EXERCISE DATA:
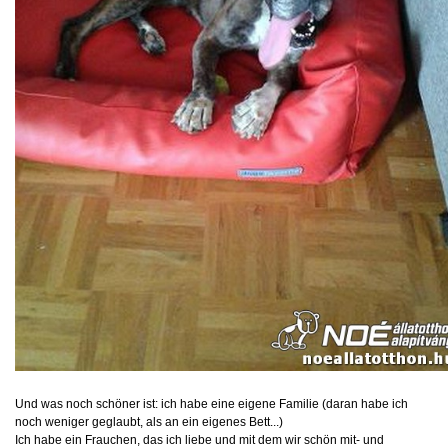
Und was noch schöner ist: ich habe eine eigene Familie (daran habe ich
noch weniger geglaubt, als an ein eigenes Bett...)
Ich habe ein Frauchen, das ich liebe und mit dem wir schön mit- und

WHAT IS EXPECTED: Only the lines holding the string "noch" are needed; copy each of them from the material above.

SOLUTION TO THIS PROBLEM:
Und was noch schöner ist: ich habe eine eigene Familie (daran habe ich
noch weniger geglaubt, als an ein eigenes Bett...)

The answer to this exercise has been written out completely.